DNA testing is difficult, expensive, and time-consuming. It is extremely
difficult to get done without error or fraud. It is absolutely certain, in
many kinds of cases. But as the cable reminds us, there cases when it isn't,
so let's not - as we used to sometimes when it was the hottest, sexiest new
fraud detection tool in the tool box - use it indiscriminately, or in cases
(such as siblings) where it won't work well enough to matter.
Madam remembers a report of birth case from years ago in which there was
an elusive American father, a foreign mother, and a child. The case dragged
on for months with the purported father rarely around and the mother not
especially cooperative, either. Suspecting some undefined hanky-panky, a
former ACS officer had eventually sent the mother and child for DNA testing.
The results came back saying - guess what - that the mother was the child's
mother, and the child was the mother's child. Which left the case not far
from where it had started, since it was transmission of citizenship that
mattered, and the father had been out of town. The father was often out of
town. And a chain officers couldn't decide what to do next, and the file
lay around gathering dust and shuffling from desk to desk without
resolution.
The case turned out to have a classic Asian twist: one day while the newest
ACS JO was shuffling through the papers, trying to make sense of prior officers'
thought processes, a totally different American man walked in with the child
and a long but very solid story of an on-off relationship with the woman
who ran to the Other Man, Mr. Elusive, whenever they had a fight. Unlike
the Other Man, this new father was happy to provide solid proof of physical
presence in the country during the time the child would have been conceived.

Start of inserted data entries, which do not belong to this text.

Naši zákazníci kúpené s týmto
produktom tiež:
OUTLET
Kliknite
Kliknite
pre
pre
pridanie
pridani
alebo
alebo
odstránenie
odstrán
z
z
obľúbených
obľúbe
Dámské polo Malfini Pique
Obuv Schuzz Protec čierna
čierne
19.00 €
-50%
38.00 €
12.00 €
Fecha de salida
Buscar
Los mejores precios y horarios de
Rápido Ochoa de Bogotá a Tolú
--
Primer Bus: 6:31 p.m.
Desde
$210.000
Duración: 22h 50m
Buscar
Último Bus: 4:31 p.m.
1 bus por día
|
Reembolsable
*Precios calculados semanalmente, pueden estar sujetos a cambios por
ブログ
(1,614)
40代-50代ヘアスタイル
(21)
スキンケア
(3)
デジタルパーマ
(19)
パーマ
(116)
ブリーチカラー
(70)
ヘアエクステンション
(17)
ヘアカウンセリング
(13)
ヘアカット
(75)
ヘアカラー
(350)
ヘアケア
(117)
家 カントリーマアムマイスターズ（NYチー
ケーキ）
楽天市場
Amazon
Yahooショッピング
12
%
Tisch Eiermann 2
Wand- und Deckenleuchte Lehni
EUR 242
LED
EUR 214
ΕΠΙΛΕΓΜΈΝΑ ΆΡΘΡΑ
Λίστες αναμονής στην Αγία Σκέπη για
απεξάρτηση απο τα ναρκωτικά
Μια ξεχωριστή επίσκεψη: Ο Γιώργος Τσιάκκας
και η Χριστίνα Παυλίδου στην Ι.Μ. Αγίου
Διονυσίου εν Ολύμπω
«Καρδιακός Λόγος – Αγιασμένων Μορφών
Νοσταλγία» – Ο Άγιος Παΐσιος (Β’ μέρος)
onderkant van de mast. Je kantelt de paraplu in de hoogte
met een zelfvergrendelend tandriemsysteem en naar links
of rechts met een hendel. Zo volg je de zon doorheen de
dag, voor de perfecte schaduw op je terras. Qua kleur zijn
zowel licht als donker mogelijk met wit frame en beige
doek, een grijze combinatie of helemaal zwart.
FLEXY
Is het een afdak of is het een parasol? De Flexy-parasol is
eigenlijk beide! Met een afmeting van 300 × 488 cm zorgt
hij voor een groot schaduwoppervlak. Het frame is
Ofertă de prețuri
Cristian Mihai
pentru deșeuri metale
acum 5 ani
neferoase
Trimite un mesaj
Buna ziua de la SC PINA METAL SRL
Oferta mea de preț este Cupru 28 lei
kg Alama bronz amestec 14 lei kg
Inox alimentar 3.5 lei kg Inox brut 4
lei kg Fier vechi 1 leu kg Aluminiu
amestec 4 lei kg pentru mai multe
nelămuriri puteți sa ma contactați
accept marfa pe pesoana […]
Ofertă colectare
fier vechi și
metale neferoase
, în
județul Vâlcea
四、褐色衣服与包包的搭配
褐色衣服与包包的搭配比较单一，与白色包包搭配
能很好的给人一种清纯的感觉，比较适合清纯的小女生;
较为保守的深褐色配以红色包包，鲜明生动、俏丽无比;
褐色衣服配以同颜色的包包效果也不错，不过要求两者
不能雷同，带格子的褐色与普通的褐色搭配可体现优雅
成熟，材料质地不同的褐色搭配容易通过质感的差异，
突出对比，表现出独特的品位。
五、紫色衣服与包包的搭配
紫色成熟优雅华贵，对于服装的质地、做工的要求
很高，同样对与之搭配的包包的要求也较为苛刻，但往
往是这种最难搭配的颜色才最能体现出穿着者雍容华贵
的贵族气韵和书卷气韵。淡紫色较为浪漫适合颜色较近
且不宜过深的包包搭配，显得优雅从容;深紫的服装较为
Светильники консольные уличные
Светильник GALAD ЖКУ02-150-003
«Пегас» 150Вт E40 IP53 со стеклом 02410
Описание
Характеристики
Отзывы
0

He handled the child as if it were his, the child looked as much like him
as any half-foreign child possibly could without being a clone, and the child
called him by the local term for 'Daddy' without affectation. There were
other pieces of documentary evidence, as well, and Daddy said he'd be happy
to take a DNA test if necessary. But the CROBA was issued without the test,
and with the complete certainty that it was correct.
Which might go to prove that sometimes bureaucratic foot-dragging is a good
thing. Not that Madam would ever openly support such behavior.
BTW, paragraph 5 of the cable is a gem. Pure poetry. Madam strongly recommends
that all consular officers pay special heed to its very specific semantics.